Sonu Goswami Why Product/Market Fit Doesn’t Guarantee B2B Success
Achieving Product/Market Fit is just the beginning. Learn why it's not enough and discover the critical steps B2B startups must take to scale successfully.
The Myth of “PMF Solves Everything
A lot of founders believe that once they hit Product/Market Fit, everything else will fall into place. Just pour money into marketing, hire some salespeople, and watch revenue climb.
I wish it worked that way. It doesn’t.
For most B2B startups, this is exactly where things start breaking. You scale too fast, sales don’t close, churn creeps in, and cash burns way quicker than expected.
The Real Challenge After PMF
Product/Market Fit only proves one thing: your product solves a real problem. That’s huge, but it doesn’t mean you’ve figured out how to sell it repeatedly and at scale.
That next part—the sales motion—is just as hard as finding PMF in the first place. And it’s where a lot of teams crash.
The Temptation to Skip Steps
The temptation is to skip steps. But if you hit the gas before you have a repeatable process, you’re basically pouring fuel on a damp log. A lot of smoke, no fire.
Here’s what actually matters:
- You can’t skip stages. Jumping ahead wastes time and money.
- After PMF, your focus shifts from proving the product to proving the growth engine.
- Early sales hires shouldn’t define your playbook—they should run it. Bring them in too early, and they’ll stall you.
- Founders need to lead the early sales motion. Bring in a “pathfinder” rep only once you’ve started seeing a pattern.
- Cash burn should stay low until you’re certain the process works. Then (and only then) is it time to scale.
Remember: your valuation climbs as you de-risk each stage—not just when you raise your burn rate.
Where Founders Slip Up
I’ve seen the same mistakes play out again and again:
- Building too much before talking to real buyers.
- Hiring sales teams before proving the product actually sells.
- Scaling prematurely—chasing “growth” without repeatability.
- Ignoring churn while pushing new acquisition.
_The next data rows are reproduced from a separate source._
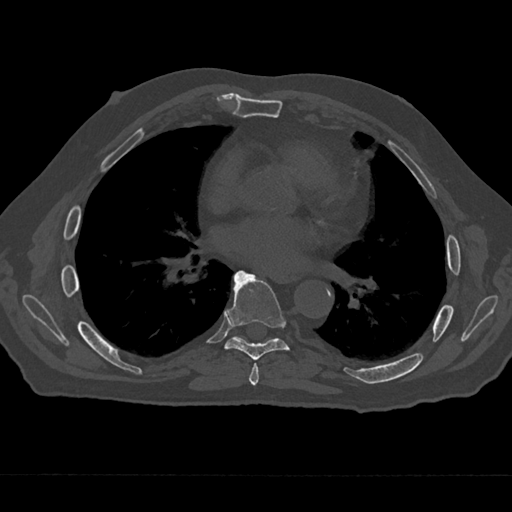
CT including the spine, one axial slice. Slice 366 of 797 in the series (ordered by position). Reconstruction kernel Br40s/3. Bone window (W 1800 / L 400 HU). 0.5 mm slice thickness. 512 × 512 image matrix, field of view 377 × 377 mm. Male patient, age 75 years. Case-level facts recorded for this patient, not image findings: primary cancer: renal; vertebrae with lytic lesions (as recorded): T4.
Annotated regions visible in this slice (semi-automatic segmentation, software-assisted and operator-edited):
- T6 vertebra: bounding box [x1, y1, x2, y2] px = [249, 363, 259, 385]
- T7 vertebra: [226, 271, 289, 360]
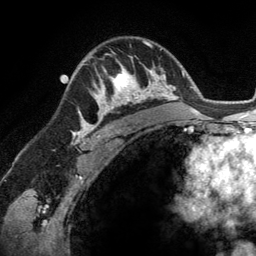
Breast MRI (dynamic contrast-enhanced), one axial slice; slice 88 of 134 in the series (ordered by position); cropped to one breast; dynamic contrast-enhanced series, time point 2 of 6 at this slice position (early post-contrast); 3 T; TE 2.8 ms, TR 6.9 ms; 1.2 mm slice thickness; 256 × 256 image matrix, field of view 190 × 190 mm. Female patient.
Outlined on this slice (semi-automatic segmentation, software-assisted and operator-edited):
- enhancing-tissue mask used for the functional tumour volume (all voxels passing the contrast-enhancement thresholds inside the analysis volume; usually the tumour): bounding box (x1, y1, x2, y2) in pixels: (93, 56, 148, 114)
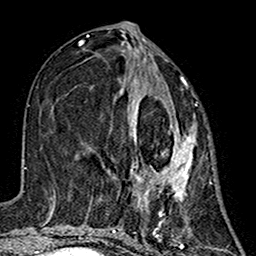
Breast MRI (dynamic contrast-enhanced), one axial slice; position 63 of 160 along the scan axis; cropped to one breast; dynamic contrast-enhanced series, time point 2 of 7 at this slice position (early post-contrast); 1.5 T; TE 2.7 ms, TR 5.4 ms; 1 mm slice thickness; 256 × 256 image matrix. Female patient.
Annotated regions visible in this slice (semi-automatically segmented with operator editing):
- enhancing-tissue mask used for the functional tumour volume (all voxels passing the contrast-enhancement thresholds inside the analysis volume; usually the tumour): bounding box (x1, y1, x2, y2) in pixels: (128, 78, 196, 216)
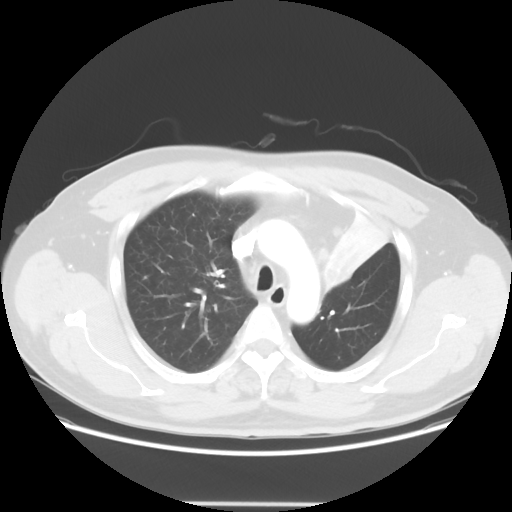
Chest CT, one axial slice; position 45 of 62 along the scan axis; reconstruction kernel STANDARD; lung window (W 1500 / L -600 HU); 5 mm slice thickness; 512 × 512 image matrix, field of view 403 × 403 mm. Male patient, age 49 years. Case-level facts recorded for this patient, not image findings: clinical TNM (as recorded): T3 N3 M1c.
Annotated regions visible in this slice (bounding box drawn by a radiologist):
- lung tumour (recorded histology: squamous cell carcinoma): bounding box <321,252,361,300> (left, top, right, bottom; pixels)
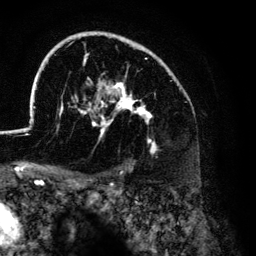
Breast MRI (dynamic contrast-enhanced), one axial slice; position 92 of 134 along the scan axis; cropped to one breast; dynamic contrast-enhanced series, time point 2 of 6 at this slice position (early post-contrast); 3 T; TE 4.2 ms, TR 7.9 ms; 1.2 mm slice thickness; 256 × 256 image matrix, field of view 170 × 170 mm. Female patient.
Outlined on this slice (semi-automatically segmented with operator editing):
- enhancing-tissue mask used for the functional tumour volume (all voxels passing the contrast-enhancement thresholds inside the analysis volume; usually the tumour): bounding box (x1, y1, x2, y2) in pixels: (26, 31, 174, 153)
- Forgetting unit economics (LTV:CAC, payback period).
Each one of these errors bleeds cash and time.
A Founder’s Roadmap to Predictable Growth
Think of this less as a checklist and more as a natural progression:
- Talk to real buyers. Validate your assumptions.
- Refine your product based on what they tell you.
- Take the first sales calls yourself—this is how you hear the objections firsthand.
- Start noticing patterns in what works and what doesn’t.
- Once you’ve cracked some messaging that lands, bring in 1–2 reps. See if they can repeat it. Watch carefully.
- Track the numbers—revenue consistency, churn, profitability. That’s how you know you’re not just lucky.
- When it stops being a fluke and starts looking like a machine, then scale. Hire, spend, push growth.
The Bottom Line
Product/Market Fit is the starting line, not the finish.
Until you’ve proven a repeatable sales process, your job as a founder is simple: keep cash burn low, stay close to customers, and resist the urge to hit the gas.
Once you’ve nailed it, scaling won’t just feel easier—it will actually be sustainable.